Side effect before authoritative state

  1. Perform the external side effect with an idempotency key.
  2. Observe the external system state.
  3. Write the actual-state row and event append transaction with deterministic evidence.
  4. If the transaction fails, reconcile from the idempotency key and observed external state.

Choose the direction based on the real authority boundary for your system. In both directions, use explicit idempotency keys and reconciliation. Do not hide external side effects behind a helper that appears to be atomic.

Outbox records

Outbox records should be immutable event-like rows. They represent work to attempt, not deploy authority by themselves.

Recommended fields:

Field Purpose
PK / SK Scope and stable outbox ID
operation External side effect to attempt
idempotencyKey Stable key reused on retry
requestedState Target release/status snapshot
attempts Retry visibility
nextAttemptAt Backoff scheduling
lastError Redacted error summary
createdAt / updatedAt Lifecycle timestamps

Never store secrets, KMS key material, AWS credentials, or encrypted plaintext in outbox records.

Reconciliation

Every release-state system that touches an external side effect needs a reconciler. A reconciler should:

  • query pending outbox rows;
  • compare actual-state rows with event history;
  • observe external systems through their native APIs;
  • append immutable reconciliation events;
  • retry idempotently when safe;
  • reject conflicting evidence rather than lowering deploy authority confidence.

Low confidence is visibility-only.
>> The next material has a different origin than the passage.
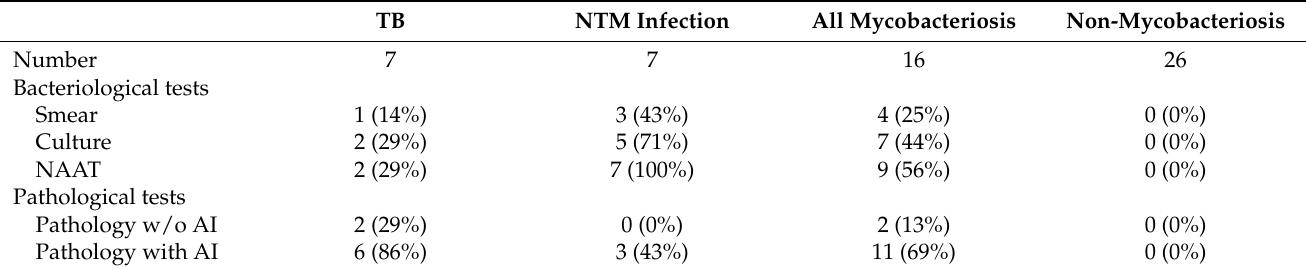
Table 2. Results of the bacteriological and pathological examinations.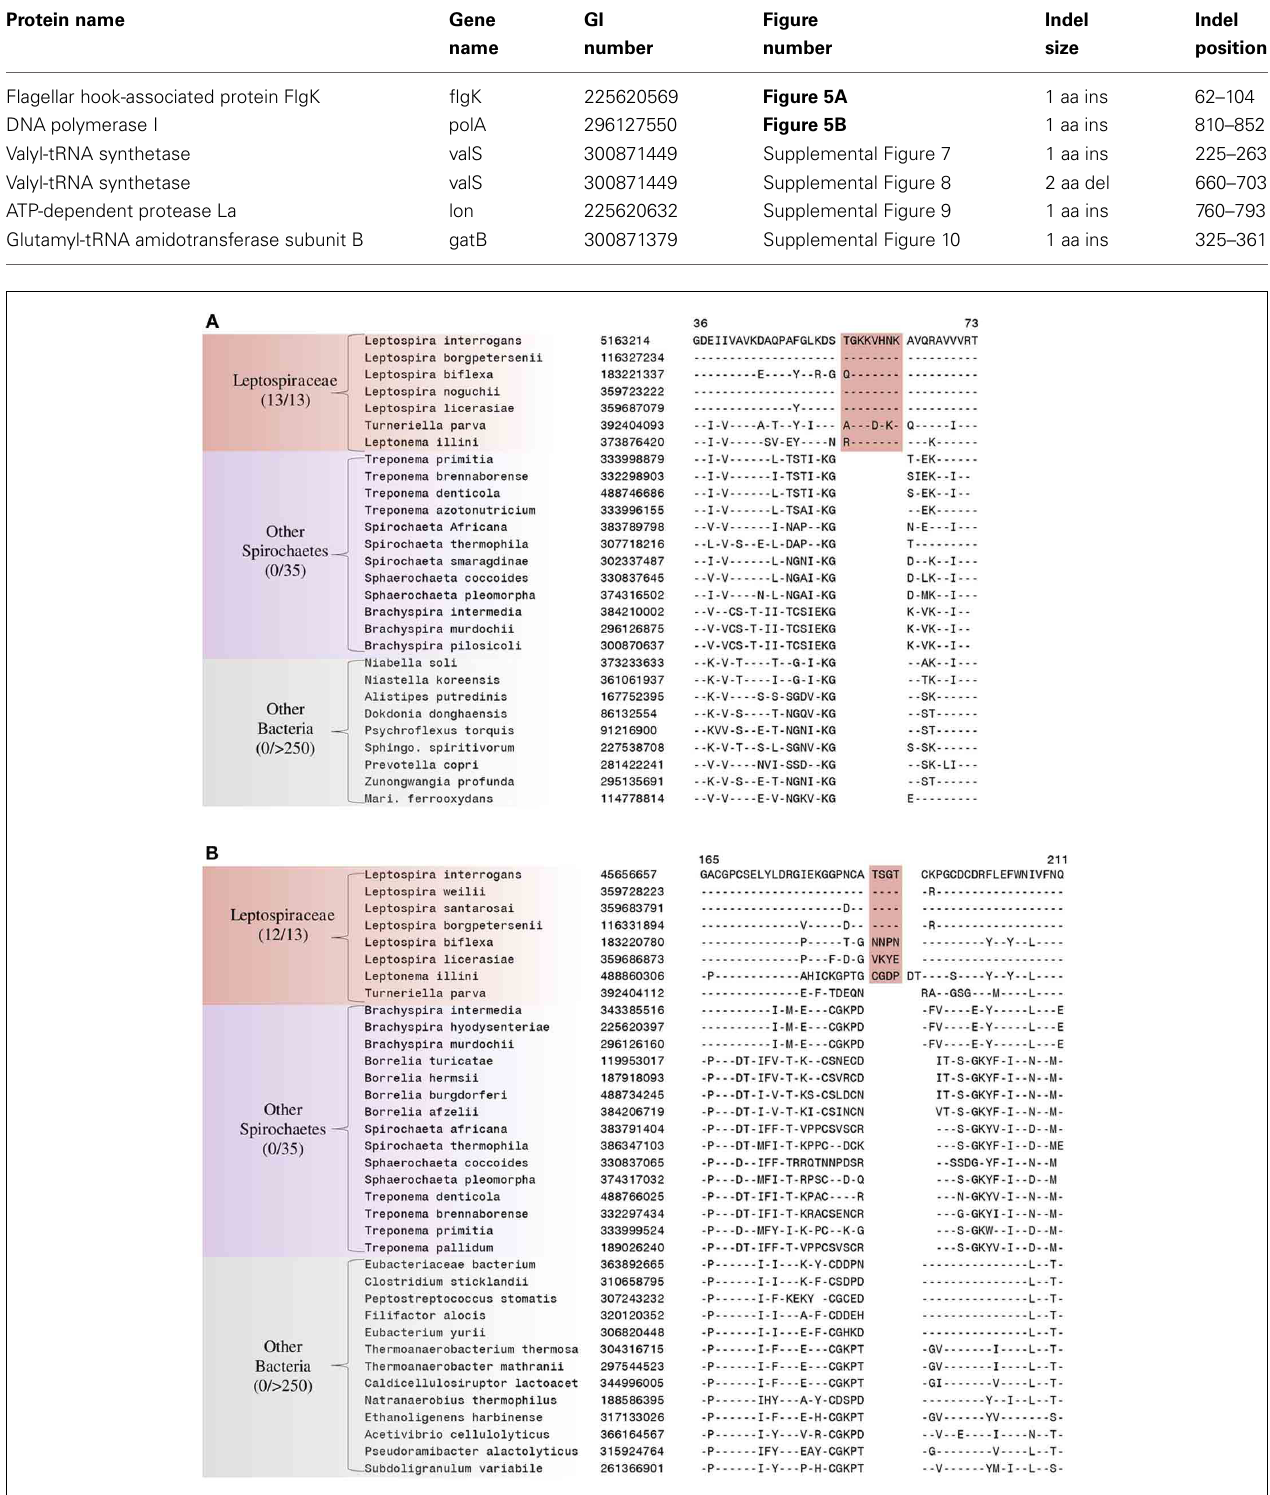
Table 3 | Conserved signature Indels that are specific for members of the family Brachyspiraceae.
It is useful for dashboards and investigation, but it must not authorize deployment state.

Provenance and confidence metadata

Actual-state rows that claim deploy authority should carry deterministic metadata:

{
  "provenance": {
    "mode": "native",
    "system": "release-control-plane",
    "kind": "operator_command",
    "ref": "operator://deploy/service-a/rel_002",
    "observed_at": "2026-04-24T19:00:00Z",
    "recorded_at": "2026-04-24T19:00:01Z",
    "evidence": [
      {
        "kind": "operator_command",
        "source": "release-control-plane",
        "ref": "operator://deploy/service-a/rel_002",
        "observed_at": "2026-04-24T19:00:00Z"
      }
    ]
  },
  "confidence": {
    "level": "high",
    "reasons": ["operator_command_authority"]
  }
}

The helper validation accepts deterministic high-confidence evidence and rejects:

  • missing provenance/confidence pairings;
  • unsupported free-form provenance keys;
  • non-RFC3339 timestamps;
  • conflicting evidence signatures;
  • unsupported evidence kinds/sources;
  • medium or low confidence as deploy authority;
  • confidence reasons that do not match the deterministic evidence mapping.
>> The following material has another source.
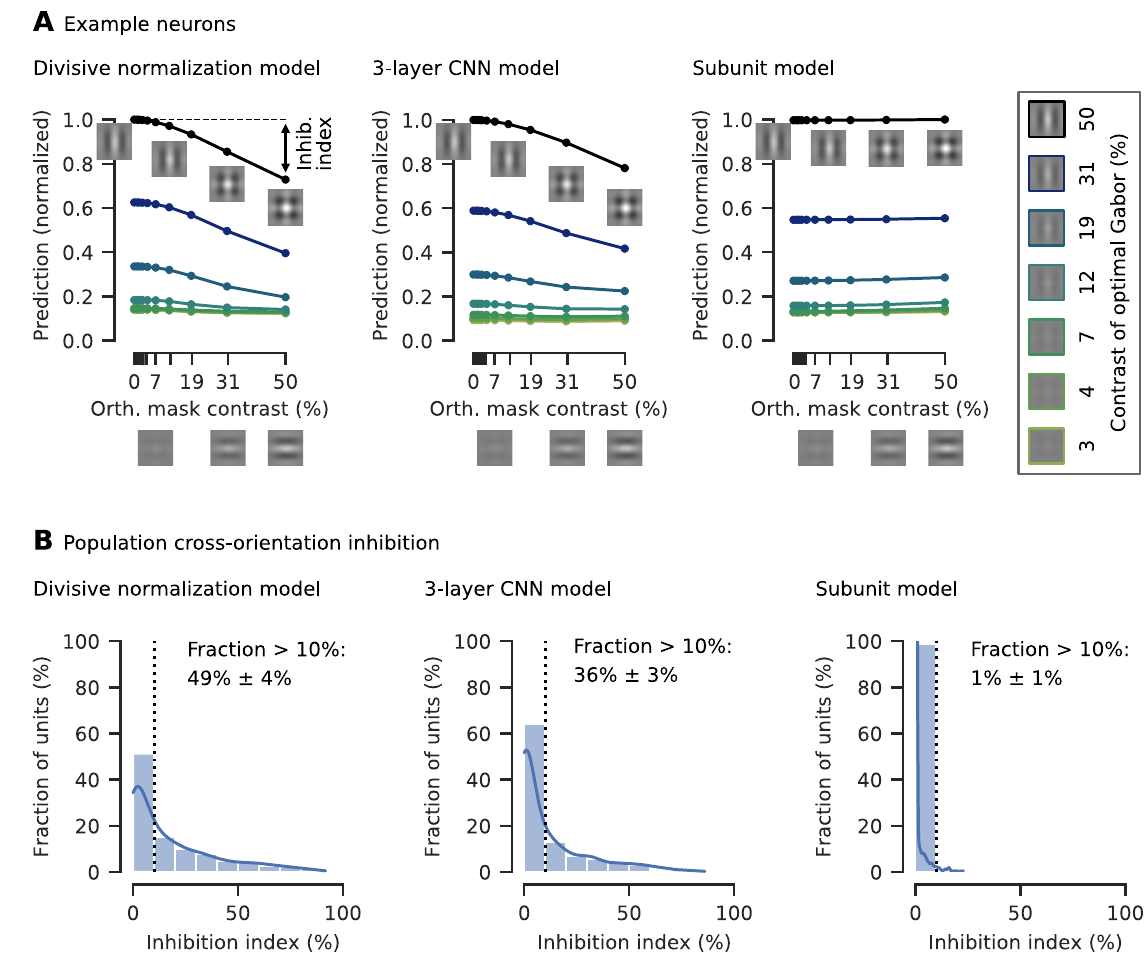
Fig 4. Cross-orientation inhibition was learned by our DN model and the three-layer CNN, but not significantly by the subunit model. A . Tuning curves for an example neuron of all three models and various contrast combinations of the optimal Gabor (box on the right, examples for contrasts of 0%, 1% and 2% not shown) and an orthogonal Gabor masking. As the contrast of the orthogonal mask increases, the model prediction (normalized by the maximum response) decreases. The cross-orientation inhibition (inhib.) index measures the percentage of response inhibition by adding the masking compared to the optimal Gabor presented alone, in this case approximately 20%. A . insets : Illustration of plaid stimuli, created by overlaying an optimally oriented Gabor with an orthogonal mask. B . Histograms of the cross-orientation inhibition indices accumulated across the best ten models (in terms of validation set accuracy) per model type, with kernel density estimate of the underlying distribution. The fraction of cells that show more than 10% cross-orientation inhibition is displayed right of the dotted line (mean and 95% confidence interval over the ten best models selected in terms of validation set accuracy). For the DN model, more cells show cross-orientation inhibition compared to the other models. The subunit model shows almost no cross-orientation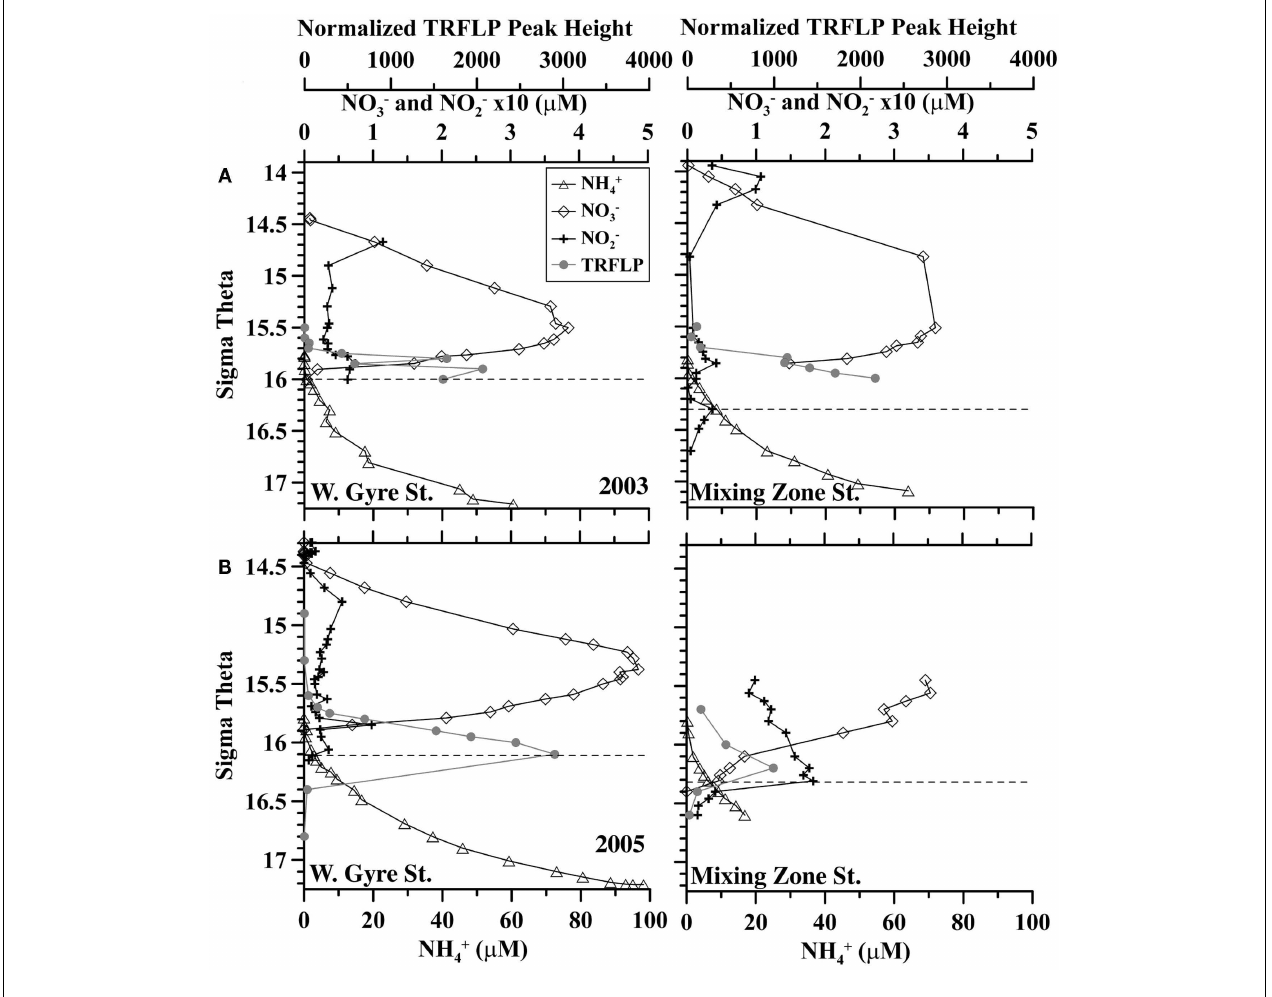
FIGURE 3 | Comparison of nitrate (diamonds), nitrite (crosses), ammonium (triangles), and Scalindua normalizedTRFLP peak height (gray circles) between theWestern Central Gyre and Mixing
If import evidence is ambiguous, preserve it as immutable evidence/event rows. Do not write it to the actual-state row as deploy authority.

DynamoDB Streams audit/archive

DynamoDB Streams are the right integration point for secondary audit archives, search indexes, or compliance sinks. Streams are not the primary authority for release-state correctness; the write policy and transaction are. Use Streams to mirror committed facts after the DynamoDB transaction succeeds.

Recommended stream handling:

  • treat stream delivery as at-least-once;
  • make archive writes idempotent by event row key;
  • redact encrypted/sensitive fields before logging;
  • alert on stream lag, but reconcile from DynamoDB state rather than assuming the stream archive is authoritative.

Release/RC verification checklist

Before promoting a TableTheory release candidate that includes release-state safety support:

  1. Verify Go, TypeScript, and Python contract runners execute release-state scenarios 06–09.
  2. Run make rubric.
  3. Run bash scripts/verify-branch-release-supply-chain.sh.
  4. Run bash scripts/verify-branch-version-sync.sh.
  5. Confirm release notes classify the feature as additive/opt-in.
  6. Validate downstream release-control-plane models against the RC asset.
  7. Confirm distribution remains GitHub Releases only. Do not publish to npm or PyPI.

Runtime docs

  • Go examples live under examples/release-state/.
  • TypeScript package docs live under ts/docs/.
  • Python package docs live under py/docs/.